Rubens felt more and more Jewish as her life went on, she said towards its end. But by an irony of her chosen profession, the Jewish consciousness that was to her a personal strength seemed to some critics a literary weakness, a diminution of her proven skills in creating and dwelling in imaginary worlds into what they saw as moralising or reworking history. She didn't care. Her best book was Brothers, she insisted: "because ... what it's about matters".
Her daughters Sharon and Rebecca survive her.
Paul Bailey writes: I have many happy memories of Bernice Rubens, my good friend of 24 years, but the happiest is also one of the earliest. We were in Leicester, where we'd recently met, on a tour for the Arts Council.
One day we were invited to talk to sixth-form students at a school in the city. We were met by two teachers, a man and a woman, who charmed us by asking: "Should we know your work?" We giggled, I remember, and mumbled something along the lines of: "Well ... " or: "If you want to." The man took me into a classroom, where I talked about Jane Austen.
Every so often, I heard laughter from the adjoining room, where Bernice was obviously entertaining the boys and girls. It transpired that the teacher had introduced Bernice as Denise Robins, the blue-rinsed queen of slush who was Barbara Cartland's only serious rival. Instead of being outraged, Bernice pretended to be Denise for an entire hour. When a girl asked: "How do you work, Miss Robins?" Bernice/Denise retorted: "Very quickly." Our friendship was lastingly sealed that afternoon.
Claire Armitstead writes: At this year's Hay Festival, Bernice Rubens was on fighting form. "Have you actually read my book?" she asked, fixing me with a beady eye as we made our way to the marquee in which we were to discuss her novel The Sergeant's Tale. "Of course," I stammered, with the slightly guilty knowledge that I had galloped through it overnight. "Oh, I don't mind if you haven't," she replied. "It's just easier if I know."

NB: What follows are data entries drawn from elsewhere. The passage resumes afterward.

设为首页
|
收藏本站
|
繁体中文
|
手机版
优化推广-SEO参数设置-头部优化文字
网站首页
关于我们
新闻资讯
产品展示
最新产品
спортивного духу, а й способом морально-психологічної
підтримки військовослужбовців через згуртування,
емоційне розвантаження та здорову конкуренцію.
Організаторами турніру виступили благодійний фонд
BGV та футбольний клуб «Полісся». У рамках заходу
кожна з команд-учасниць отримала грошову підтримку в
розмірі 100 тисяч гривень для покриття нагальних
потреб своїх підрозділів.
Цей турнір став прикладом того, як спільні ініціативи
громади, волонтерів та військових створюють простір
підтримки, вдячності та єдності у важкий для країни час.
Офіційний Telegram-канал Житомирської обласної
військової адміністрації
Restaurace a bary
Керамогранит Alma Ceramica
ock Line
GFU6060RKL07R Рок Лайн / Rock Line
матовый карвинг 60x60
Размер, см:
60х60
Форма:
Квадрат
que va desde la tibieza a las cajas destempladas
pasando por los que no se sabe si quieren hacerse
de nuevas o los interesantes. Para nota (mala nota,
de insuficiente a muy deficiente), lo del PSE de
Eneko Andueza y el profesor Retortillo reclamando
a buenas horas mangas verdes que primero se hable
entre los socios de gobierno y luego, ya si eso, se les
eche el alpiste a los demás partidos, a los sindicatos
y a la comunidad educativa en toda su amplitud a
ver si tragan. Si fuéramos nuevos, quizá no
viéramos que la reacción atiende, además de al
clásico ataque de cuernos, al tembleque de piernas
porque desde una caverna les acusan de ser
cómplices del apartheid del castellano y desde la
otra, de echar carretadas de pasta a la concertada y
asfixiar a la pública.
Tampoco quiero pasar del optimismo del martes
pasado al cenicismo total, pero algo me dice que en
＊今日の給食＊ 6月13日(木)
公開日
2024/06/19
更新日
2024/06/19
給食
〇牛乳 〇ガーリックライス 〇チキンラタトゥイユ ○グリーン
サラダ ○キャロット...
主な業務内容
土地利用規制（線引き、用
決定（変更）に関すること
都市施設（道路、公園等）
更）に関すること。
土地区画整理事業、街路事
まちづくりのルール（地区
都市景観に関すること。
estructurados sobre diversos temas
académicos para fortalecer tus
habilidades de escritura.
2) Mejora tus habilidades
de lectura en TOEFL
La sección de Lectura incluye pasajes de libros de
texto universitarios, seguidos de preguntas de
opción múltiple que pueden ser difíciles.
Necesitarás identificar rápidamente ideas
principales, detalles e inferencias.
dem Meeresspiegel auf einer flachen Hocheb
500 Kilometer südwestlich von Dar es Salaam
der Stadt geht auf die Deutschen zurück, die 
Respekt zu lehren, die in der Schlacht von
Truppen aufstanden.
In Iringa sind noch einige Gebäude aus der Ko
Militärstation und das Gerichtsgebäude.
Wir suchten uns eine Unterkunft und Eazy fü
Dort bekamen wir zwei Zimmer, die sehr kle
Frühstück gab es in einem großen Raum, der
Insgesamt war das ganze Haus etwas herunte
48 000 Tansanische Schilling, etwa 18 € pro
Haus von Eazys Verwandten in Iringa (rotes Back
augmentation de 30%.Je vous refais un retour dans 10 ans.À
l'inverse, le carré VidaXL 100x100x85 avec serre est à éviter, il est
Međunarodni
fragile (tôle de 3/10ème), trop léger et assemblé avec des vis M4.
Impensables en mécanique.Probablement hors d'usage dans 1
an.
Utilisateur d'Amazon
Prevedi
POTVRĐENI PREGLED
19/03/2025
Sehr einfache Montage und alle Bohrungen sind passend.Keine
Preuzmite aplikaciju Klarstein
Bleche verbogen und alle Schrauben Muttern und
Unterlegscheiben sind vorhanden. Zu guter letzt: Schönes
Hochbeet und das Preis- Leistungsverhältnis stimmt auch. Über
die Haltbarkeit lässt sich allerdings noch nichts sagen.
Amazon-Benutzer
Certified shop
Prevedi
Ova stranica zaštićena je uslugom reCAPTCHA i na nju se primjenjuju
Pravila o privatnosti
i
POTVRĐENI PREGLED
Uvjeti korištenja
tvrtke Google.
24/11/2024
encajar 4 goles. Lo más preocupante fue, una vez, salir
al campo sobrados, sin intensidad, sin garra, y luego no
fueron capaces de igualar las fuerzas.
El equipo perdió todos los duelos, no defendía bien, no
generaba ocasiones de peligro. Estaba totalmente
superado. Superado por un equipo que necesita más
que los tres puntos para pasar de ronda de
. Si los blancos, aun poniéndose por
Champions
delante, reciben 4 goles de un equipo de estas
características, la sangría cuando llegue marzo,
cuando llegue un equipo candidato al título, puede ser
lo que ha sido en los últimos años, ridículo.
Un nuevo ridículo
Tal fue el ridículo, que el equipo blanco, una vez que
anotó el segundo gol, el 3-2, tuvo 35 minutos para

On stage, she was witty, candid, shrewd - and never more so than when a woman in the audience asked if she felt dissatisfied with any of her books. Yes there was one, she recalled, which she wrote just after the breakup of her marriage. "It was good therapy for me, but a rotten novel. You should always write in yesterday's blood." I, for one, won't forget that pearl of hard-won wisdom.
· Bernice Rubens, writer, born July 26 1928; died October 13 2004.